#### Raw data ####

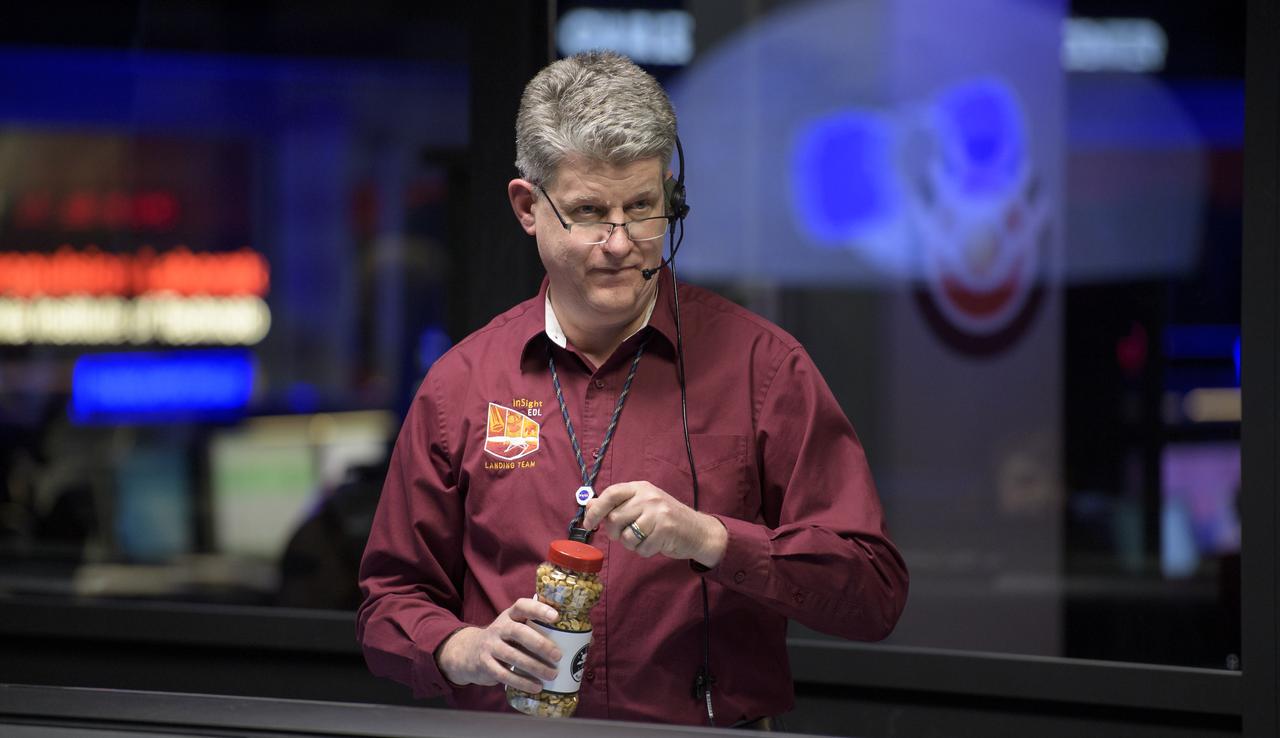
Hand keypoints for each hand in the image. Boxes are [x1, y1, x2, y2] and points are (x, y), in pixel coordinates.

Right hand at [435, 598, 561, 692]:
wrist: (469, 652)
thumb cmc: (504, 640)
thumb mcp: (515, 628)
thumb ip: (538, 630)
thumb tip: (583, 640)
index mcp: (510, 615)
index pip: (522, 606)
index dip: (539, 609)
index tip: (556, 617)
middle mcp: (499, 627)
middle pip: (519, 632)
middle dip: (540, 644)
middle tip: (558, 656)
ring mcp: (490, 646)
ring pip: (513, 656)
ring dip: (535, 667)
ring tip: (552, 675)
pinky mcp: (485, 665)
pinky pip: (504, 675)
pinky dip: (522, 682)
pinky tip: (536, 687)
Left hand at [582, 480, 727, 567]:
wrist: (698, 530)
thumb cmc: (665, 519)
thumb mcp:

####

# The problem
Retype the whole of the data verbatim. Skip every picture.

# Task result
Hand keypoints for each hand in the image. Boxes are [x1, y1, x2, y2] and points are (x, y), in pixel coordinates.

Right hand at [435, 598, 561, 692]:
wrist: (469, 652)
thumb cmc: (504, 640)
thumb mcp: (515, 628)
thumb ip: (538, 630)
thumb tip: (583, 640)
index mcp: (510, 615)
index pip: (522, 606)
index dip: (539, 609)
index tip: (556, 617)
middle mcp: (499, 627)
middle pip: (519, 632)
middle dip: (540, 644)
middle tip: (558, 656)
ring mcp: (490, 646)
ring pip: (513, 656)
ring dip: (535, 667)
ring tip: (552, 675)
pinky mcp: (485, 665)
pinky pip: (504, 675)
pinky dip: (522, 682)
pinky tip: (536, 687)
Left hand at [582, 480, 727, 567]:
wrist: (698, 530)
thumb cmc: (665, 519)
thumb mcp:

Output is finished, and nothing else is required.